--- BEGIN PASSAGE ---

Recruiting Board-Level Volunteers

PMD can always use help from more talented people who believe in our mission. We have done a good job of describing our mission and strategic plan as well as delineating the expectations for board directors and specific officer positions online in various board bank postings.

In the past week, I have spoken with three people who expressed interest in joining PMD’s board. All three are excellent candidates who have the experience and skills to fill specific roles and needs of our small board of directors. One seems especially motivated, whereas another has already (hopefully temporarily) withdrawn from consideration due to workload and the perception that he doesn’t have enough time.

We estimate the time commitment as 8-10 hours per month on average, but this is event-associated and no current members are contributing at this level currently.

--- END PASSAGE ---

• _WRITTEN TASK 1_
Summarize the post on recruiting board-level volunteers in two sentences.
• _WRITTEN TASK 2_
Print the records verbatim, everything from their first line down to and including the line containing "15.81.05: 15.81.05 -> 15.11.05".

--- BEGIN SUPPLIED MATERIAL ---

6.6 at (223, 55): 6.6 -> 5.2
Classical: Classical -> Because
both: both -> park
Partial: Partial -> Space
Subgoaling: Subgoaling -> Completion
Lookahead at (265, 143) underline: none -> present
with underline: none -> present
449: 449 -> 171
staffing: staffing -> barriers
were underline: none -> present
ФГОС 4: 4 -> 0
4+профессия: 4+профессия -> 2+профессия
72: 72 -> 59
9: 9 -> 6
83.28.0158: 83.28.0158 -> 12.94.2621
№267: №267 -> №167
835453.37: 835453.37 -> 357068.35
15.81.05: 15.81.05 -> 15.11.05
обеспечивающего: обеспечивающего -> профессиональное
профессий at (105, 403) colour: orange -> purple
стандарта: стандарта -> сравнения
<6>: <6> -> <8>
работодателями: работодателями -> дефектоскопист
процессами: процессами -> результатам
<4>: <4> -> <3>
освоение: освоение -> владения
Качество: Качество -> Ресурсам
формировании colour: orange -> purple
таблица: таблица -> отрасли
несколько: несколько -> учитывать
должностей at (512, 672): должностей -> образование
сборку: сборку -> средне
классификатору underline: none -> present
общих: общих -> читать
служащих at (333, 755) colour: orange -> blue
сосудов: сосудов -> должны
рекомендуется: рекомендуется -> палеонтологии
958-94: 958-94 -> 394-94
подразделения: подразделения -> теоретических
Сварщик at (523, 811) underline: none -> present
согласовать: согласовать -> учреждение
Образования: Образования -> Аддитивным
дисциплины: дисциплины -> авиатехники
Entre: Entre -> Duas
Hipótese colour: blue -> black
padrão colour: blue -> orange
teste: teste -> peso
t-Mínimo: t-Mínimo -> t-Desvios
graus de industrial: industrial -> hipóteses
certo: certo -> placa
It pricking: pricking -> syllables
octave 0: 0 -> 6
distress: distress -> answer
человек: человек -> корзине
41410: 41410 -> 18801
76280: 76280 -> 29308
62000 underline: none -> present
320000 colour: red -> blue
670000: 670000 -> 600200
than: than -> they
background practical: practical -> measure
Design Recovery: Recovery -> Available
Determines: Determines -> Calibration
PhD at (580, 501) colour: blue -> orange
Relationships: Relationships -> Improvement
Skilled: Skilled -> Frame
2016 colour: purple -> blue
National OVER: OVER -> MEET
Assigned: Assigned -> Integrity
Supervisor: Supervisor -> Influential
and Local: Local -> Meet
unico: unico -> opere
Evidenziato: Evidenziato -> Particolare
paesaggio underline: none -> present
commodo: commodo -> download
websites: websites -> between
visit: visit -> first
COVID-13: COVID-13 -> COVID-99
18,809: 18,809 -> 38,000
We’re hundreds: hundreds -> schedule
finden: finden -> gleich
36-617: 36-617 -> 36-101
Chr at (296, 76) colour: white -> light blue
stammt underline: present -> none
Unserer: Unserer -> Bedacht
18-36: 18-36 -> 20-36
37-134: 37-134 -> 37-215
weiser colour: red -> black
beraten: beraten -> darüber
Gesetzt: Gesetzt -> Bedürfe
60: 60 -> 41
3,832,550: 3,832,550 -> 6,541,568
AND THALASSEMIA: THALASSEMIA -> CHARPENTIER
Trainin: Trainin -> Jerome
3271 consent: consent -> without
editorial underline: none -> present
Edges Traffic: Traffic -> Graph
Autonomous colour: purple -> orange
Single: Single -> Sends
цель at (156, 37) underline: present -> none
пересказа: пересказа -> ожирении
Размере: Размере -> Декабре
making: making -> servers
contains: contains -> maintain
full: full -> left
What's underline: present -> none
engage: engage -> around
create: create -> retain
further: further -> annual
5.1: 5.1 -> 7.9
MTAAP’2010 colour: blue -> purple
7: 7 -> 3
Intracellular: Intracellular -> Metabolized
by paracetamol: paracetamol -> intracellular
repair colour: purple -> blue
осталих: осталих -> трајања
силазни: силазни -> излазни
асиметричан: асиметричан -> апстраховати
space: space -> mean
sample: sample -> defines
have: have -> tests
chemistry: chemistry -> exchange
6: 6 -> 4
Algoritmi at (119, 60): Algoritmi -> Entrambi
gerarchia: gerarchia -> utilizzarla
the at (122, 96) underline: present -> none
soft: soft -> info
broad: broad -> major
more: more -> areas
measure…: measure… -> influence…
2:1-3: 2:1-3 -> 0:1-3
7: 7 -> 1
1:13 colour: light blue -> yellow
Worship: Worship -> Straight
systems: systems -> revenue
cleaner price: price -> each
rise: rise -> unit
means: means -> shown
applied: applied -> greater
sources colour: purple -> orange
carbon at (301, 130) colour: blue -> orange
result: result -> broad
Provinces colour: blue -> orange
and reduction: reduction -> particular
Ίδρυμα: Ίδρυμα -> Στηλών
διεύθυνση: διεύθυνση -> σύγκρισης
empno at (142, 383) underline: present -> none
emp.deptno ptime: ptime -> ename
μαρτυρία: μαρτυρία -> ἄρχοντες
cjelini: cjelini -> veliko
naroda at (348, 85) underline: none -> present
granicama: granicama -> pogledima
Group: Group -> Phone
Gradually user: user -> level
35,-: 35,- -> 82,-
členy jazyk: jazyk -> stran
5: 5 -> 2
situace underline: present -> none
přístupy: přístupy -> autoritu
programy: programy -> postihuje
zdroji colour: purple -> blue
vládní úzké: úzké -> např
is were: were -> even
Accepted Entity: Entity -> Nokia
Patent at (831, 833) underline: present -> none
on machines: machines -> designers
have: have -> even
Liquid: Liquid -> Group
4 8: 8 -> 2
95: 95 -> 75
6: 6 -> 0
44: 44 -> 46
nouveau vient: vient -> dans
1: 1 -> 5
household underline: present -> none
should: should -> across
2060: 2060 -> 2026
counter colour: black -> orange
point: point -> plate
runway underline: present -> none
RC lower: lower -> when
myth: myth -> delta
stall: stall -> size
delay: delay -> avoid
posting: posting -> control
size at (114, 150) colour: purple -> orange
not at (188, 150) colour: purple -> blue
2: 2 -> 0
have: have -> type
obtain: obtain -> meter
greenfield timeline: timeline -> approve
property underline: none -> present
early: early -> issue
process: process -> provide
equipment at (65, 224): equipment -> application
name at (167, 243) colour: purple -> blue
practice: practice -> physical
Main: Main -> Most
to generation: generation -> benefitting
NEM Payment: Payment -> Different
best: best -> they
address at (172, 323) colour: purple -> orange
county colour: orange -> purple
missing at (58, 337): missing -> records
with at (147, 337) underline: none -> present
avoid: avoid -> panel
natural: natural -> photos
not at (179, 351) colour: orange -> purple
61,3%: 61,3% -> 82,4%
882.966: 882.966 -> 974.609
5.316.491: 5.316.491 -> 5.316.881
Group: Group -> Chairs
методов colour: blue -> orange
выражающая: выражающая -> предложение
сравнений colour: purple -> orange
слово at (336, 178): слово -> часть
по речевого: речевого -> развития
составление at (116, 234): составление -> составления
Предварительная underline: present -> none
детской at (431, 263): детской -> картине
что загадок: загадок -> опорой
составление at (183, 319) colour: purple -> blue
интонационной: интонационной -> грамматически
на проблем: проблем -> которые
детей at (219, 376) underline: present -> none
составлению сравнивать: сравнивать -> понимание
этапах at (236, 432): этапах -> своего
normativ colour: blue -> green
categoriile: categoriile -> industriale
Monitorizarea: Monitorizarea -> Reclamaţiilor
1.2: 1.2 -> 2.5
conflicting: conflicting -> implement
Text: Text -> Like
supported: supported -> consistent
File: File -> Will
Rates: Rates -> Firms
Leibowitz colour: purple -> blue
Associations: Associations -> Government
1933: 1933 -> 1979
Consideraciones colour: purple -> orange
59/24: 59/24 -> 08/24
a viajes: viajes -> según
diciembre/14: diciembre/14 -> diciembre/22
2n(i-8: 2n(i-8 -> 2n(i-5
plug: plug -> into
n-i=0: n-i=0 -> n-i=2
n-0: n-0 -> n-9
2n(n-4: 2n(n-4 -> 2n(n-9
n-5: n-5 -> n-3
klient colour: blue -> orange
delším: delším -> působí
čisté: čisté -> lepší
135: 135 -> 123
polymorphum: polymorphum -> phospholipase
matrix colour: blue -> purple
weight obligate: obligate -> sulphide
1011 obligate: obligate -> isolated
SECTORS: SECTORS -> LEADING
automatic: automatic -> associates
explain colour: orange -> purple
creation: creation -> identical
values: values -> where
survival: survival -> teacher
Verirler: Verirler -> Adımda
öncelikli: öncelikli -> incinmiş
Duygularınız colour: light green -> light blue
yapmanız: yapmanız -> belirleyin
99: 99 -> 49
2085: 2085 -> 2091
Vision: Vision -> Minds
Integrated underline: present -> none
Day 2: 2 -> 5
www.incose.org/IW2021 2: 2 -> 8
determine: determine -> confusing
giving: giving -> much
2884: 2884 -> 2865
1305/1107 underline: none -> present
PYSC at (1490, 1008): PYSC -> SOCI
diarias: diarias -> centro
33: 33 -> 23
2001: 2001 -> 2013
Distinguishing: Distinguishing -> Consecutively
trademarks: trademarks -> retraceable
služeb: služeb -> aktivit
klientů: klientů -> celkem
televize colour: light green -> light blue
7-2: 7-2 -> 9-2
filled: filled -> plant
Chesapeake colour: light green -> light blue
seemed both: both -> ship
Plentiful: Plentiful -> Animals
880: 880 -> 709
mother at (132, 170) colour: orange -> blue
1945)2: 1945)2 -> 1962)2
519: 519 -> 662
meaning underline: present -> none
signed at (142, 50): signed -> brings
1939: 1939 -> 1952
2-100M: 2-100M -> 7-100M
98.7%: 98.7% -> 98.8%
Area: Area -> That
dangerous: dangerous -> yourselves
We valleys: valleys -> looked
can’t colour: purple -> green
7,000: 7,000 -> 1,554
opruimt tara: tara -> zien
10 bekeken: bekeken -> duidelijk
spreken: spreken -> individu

--- END SUPPLIED MATERIAL ---

• _EXERCISE RESULT 1_
PMD can use more talented people who believe in its mission, and it has posted its mission, strategic plan, and expectations for board directors and officers online. In the past week three excellent candidates expressed interest in joining the board, though one has withdrawn over workload, and the time commitment is estimated at 8-10 hours per month on average.

• _EXERCISE RESULT 2_
6.6 at (223, 55): 6.6 -> 5.2
Classical: Classical -> Because
both: both -> park
Partial: Partial -> Space
Subgoaling: Subgoaling -> Completion
Lookahead at (265, 143) underline: none -> present
with underline: none -> present
449: 449 -> 171
staffing: staffing -> barriers
were underline: none -> present
ФГОС 4: 4 -> 0
4+профессия: 4+профессия -> 2+профессия
72: 72 -> 59
9: 9 -> 6
83.28.0158: 83.28.0158 -> 12.94.2621
№267: №267 -> №167
835453.37: 835453.37 -> 357068.35
15.81.05: 15.81.05 -> 15.11.05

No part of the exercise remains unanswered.